Blog da Liz de Sá Cavalcante

Sonhos de solidão

O eterno sem eternidade divagando na solidão do sonho. Não vou despertar da solidão como se não houvesse vida. A vida é toda a solidão. Ser só, sem a vida, é morrer com a vida. O sonho de solidão cessa o desamparo. Ver é não ter ninguém para ver por mim. Vi demais a mim sem ver: é como desvendar o nada em mim. Sonhar emudece a alma, e esta é a voz da solidão. Isole-me sem partir – este é o desvendar da tristeza. Sem tristeza, vegeto, mas não morro. Morrer não é esconder-me, é onde a poesia canta. Escutar a poesia é nada saber, é tudo morrer sem escutar o silêncio interior. Eu sou feliz sem o interior, e assim morri sem o sentir. Desse modo, perdoei minha morte de mim.

O inesperado

O inesperado foi-se em uma espera de alma. Eu fico muito só no inesperado. Acostumei-me a esperar. Espero por mim eternamente, como espero pela morte – sem esperar por nada, nem ninguém.

A calma da morte

Na hora de sua morte não tenho medo, mas tenho alma para me acalmar. Quase distante da morte, como se fosse em mim. A morte é um passo adiante, que pode parecer distante, mas não é. Apenas o meu coração está distante de mim. Não quero a convivência, a clausura. Quero ser eu. A vida faz durar a poesia, degenera-me como se eu tivesse apenas um raio de Sol nesta morte, para que a imagem desapareça longe da exuberância do céu. O céu não isola Deus. Deus se isola de si. O sofrer nasce sem Deus, não necessita de si para nada. Deus é tão bom, que vê apenas a sua bondade. Fiz com que eu mesma não acreditasse em mim para acreditar em Deus. O nada também é Deus. A calma da morte violenta-me com amor. Tenho mais medo do nada do que da morte. Ninguém deixa a morte ser o que é: a generosidade do fim de não começar pelo fim. Há mais fim no começo do que no fim.
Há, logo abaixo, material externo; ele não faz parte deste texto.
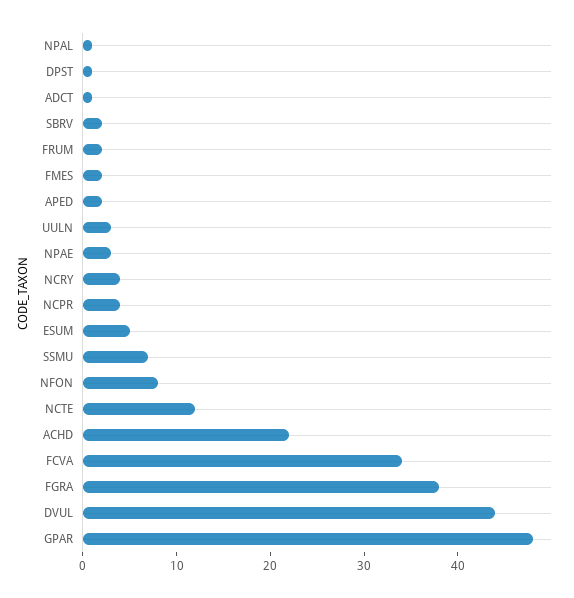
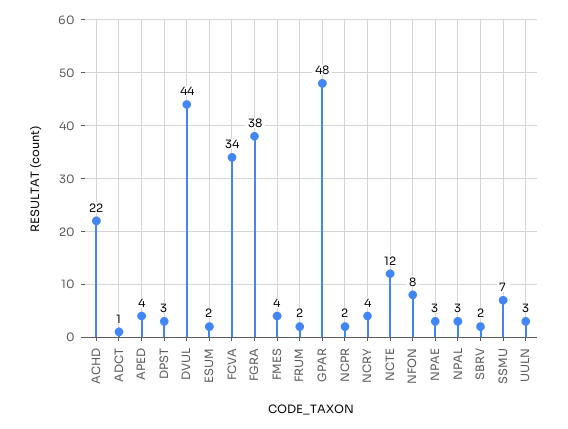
  {
-   "NPAL": 1,
+   "NPAL": 3,
-   "DPST": 1,
+   "DPST": 3,
    "ADCT": 1,
    "SBRV": 2,
    "FRUM": 2,
-   "FMES": 2,
+   "FMES": 4,
-   "APED": 2,
+   "APED": 4,
    "UULN": 3,
    "NPAE": 3,
    "NCRY": 4,
-   "NCPR": 4,
+   "NCPR": 2,
-   "ESUM": 5,
+   "ESUM": 2,
    "SSMU": 7,
    "NFON": 8,
    "NCTE": 12,
    "ACHD": 22,
    "FCVA": 34,
    "FGRA": 38,
    "DVUL": 44,
    "GPAR": 48
  }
O fim não é um começo, é o Sol a nascer para mim de maneira especial.

O ser do ser

A morte sente-me onde desapareço. É o ser do ser ao agir como morte, fim do adeus, fim do que continua em mim. Como morte, o céu é o ver sem ver, sonâmbulo de amor. O desespero, única saída para a vida. O não ver é o meu mundo noutro mundo interior. O interior é incomunicável. O interior é uma lágrima onde não sobrevive a minha dor, não se faz dor, mas se faz nós, sem mim, sem você. É triste nunca chorar, apenas para ser eu. Choro sem mim. Escuta minha inexistência como um retorno à vida. Nada te torna o que sou. A vida é paz mortal, que me desafia todo dia a ter consciência de mim. A consciência de mim fora do meu corpo é luz da alma, que acende a morte no que sou capaz de morrer. Dou à vida uma outra vida, distante de mim; salvo a vida que me mata. Não descanso. Durmo eternamente como se eu pudesse amar minhas palavras. Deixo-as sós, em mim.

O ser se supera na morte

Ficar é morte que termina no silêncio de mim. O fim de ser triste é o próprio ser. Esse ser sou eu. A morte impregna a alma. Sufocar o sentir é sentir o sentir. À margem do olhar está a vida a tentar ser alma. A alma é a expressão do vazio. Estou presa na alma. Alma, foste um momento de desespero, que não preciso mais nesse reconhecimento, que é desconhecimento de mim.

União

Unir os corpos na morte é vida que não sai do corpo. Entre o ser e o não ser existe a morte. O fim é a insuficiência como forma de ser. O ser é igual à morte. Ter Sol nos olhos é ver pela segunda vez.

O que não me mata?

Se a solidão mata, se a falta de solidão me mata, o que não me mata? O caminhar do vento fazendo do vazio, da dor um assobio leve, como uma poesia do céu no mundo, fazendo da tristeza o meu melhor. A ternura do silêncio é a morte no prosseguir da vida.

Neutralidade da vida

A vida olha apenas o sofrer, pois não me vê. A busca do interior cessa no não ser. O que levo da morte em mim é o meu interior. Viver a morte não é sentir a morte. O sonho despedaçado é melhor que apenas sonho. O som da vida desperta-me em seu silêncio. Não consigo dividir-me com o que sou. A morte redime a mim de morrer. Se o amanhecer fosse eterno, não existiria amanhecer.

Mudança

Nada se compara à morte para mudar o tempo. A morte, essencial ao tempo como o nada para o ser. A morte não é uma morte qualquer: morreu na minha lembrança. É como nascer em um precipício.

Separação de almas

A separação de almas é a vida. Fui feita do pó da morte, do restante do que já não é. Não respiro. Concluo o respirar no ar da morte. Na separação das almas, enfim respiro.